On another note, I have also found a pianist to work with around here. Lives a 10 minute walk down the road. It seems you can find anything in Todmorden. So many creative people. I love the two pianists I work with (one in London and one in South Wales), but logistically at the moment it’s not possible to work with them and I wondered if I could find someone local who I can at least do some stuff with. Jenny just rocked up, I gave her the Julie Andrews score and we went through it. Cracking. Nice person, really well organised and I liked her. Hopefully in time I can work again in other places with Gary and Andrea. This whole profession on it’s arse thing is getting shitty (ranting again).
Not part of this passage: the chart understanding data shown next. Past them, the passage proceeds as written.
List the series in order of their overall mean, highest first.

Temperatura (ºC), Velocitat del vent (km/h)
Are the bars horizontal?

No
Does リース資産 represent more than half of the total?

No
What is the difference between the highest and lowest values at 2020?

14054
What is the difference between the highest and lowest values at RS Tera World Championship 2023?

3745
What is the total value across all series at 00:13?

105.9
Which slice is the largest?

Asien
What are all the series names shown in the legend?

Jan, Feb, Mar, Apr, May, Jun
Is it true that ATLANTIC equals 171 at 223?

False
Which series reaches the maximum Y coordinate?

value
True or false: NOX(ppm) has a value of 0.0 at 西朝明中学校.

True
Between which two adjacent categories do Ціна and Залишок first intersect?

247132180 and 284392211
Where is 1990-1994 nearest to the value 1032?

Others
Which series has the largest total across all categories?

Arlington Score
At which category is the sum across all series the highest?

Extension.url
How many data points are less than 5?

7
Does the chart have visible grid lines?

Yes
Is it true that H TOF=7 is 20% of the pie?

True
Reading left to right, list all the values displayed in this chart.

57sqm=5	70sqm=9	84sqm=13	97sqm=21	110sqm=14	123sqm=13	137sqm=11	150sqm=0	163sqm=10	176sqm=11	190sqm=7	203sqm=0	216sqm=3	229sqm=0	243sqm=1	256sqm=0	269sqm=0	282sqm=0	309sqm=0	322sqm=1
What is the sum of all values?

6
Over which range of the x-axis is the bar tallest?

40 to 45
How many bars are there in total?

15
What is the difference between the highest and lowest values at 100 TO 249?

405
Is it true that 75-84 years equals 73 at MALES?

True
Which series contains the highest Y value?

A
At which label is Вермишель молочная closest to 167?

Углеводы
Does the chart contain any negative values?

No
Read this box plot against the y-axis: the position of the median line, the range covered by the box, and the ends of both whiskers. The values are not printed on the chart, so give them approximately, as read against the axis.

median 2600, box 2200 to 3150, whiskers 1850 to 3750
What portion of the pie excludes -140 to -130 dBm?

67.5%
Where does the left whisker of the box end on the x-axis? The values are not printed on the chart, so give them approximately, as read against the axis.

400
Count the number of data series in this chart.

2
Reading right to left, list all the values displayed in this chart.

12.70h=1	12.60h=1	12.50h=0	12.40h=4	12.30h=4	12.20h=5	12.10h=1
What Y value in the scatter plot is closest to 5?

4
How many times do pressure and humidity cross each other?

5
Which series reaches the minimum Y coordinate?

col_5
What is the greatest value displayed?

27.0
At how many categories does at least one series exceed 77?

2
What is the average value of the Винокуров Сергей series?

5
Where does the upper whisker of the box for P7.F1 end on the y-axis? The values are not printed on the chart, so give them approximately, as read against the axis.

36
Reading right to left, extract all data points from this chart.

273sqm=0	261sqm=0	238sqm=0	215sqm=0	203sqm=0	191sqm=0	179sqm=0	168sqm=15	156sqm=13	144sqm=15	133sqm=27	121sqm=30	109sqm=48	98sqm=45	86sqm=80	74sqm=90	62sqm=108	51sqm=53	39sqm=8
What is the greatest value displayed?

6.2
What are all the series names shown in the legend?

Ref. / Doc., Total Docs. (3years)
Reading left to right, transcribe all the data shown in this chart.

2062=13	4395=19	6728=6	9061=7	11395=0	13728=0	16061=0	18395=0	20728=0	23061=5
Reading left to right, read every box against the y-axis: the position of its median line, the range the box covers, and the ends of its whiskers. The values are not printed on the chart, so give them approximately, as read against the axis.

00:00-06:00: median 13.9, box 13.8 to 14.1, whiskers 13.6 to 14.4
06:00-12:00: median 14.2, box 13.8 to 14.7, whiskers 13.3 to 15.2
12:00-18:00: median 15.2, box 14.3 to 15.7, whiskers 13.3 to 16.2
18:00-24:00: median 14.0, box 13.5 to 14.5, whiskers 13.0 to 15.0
I’m also still not moved into my new place. What a palaver that has been. Waiting and waiting for the apartment to be ready, only to be asked 3 days before if I could pay 6 months rent upfront. Errrrrrr, no. This went on all day in texts and by the end of the day, I just thought ‘I do not want you as my landlord’, took back control, put my stuff in storage and found a new place to live, in a big house in the centre, with 9 others. Full of creatives. I have a cellist in the room next door. I thought I wanted to live on my own, but I am really happy with this set up. I like ‘life’ around me. I like noise and things going on and a buzz (one of the things I love about New York), and the rent is half the price of what I would pay to live on my own. I just think in the current climate it gives me more freedom and less pressure and stress to afford things. I’ll have my room and a huge house to share with others. Looking forward to it. I’ve been living above the main pub in the centre of Todmorden for the last few weeks. Quirky as. I just needed a change. I am used to change. I loved living at Gina’s but she was ready for her space back and it was time for me to move on.
I do like that I am creating a life here. I know at some point I’ll move on but it has been lovely. It’s good to have friends who live nearby (lots of friends all over the place), and to have a social life and to not be moving on every few months. It’s nearly 3 years now since I’ve had a fixed address (I left London at the end of January 2018), and I’ve been from place to place since. My room on Monday will be somewhere that I don’t have to leave after a length of time. I can stay until life moves me on. That feels really nice. I think I’ve stayed in about 80 places in the last three years.
So it’s back to busking for the foreseeable future. Really glad I at least have that. No one on my back. No boss telling what I can and can’t do. No conforming to things I don’t agree with. In charge. It makes me glad that I am in a position that gives me a level of freedom in what I do. Some singers are now forced to wear masks for singing. I will not be doing that. My face will be seen. All part of it. People do not want to look at a mask on someone when hearing a song. I keep my distance. No problemoooooo.
Me!!!!!
I’m feeling less grumpy now. Helped doing this. I’m learning to speak my truth more. I know some people won’t like it, but I know what place I come from. I know the person I am on the inside and I’m a good person. Just trying to help and serve others. Have a lovely day everyone wherever you are and thanks for your continuing support. It is very much appreciated. I can’t do what I do without you, the people.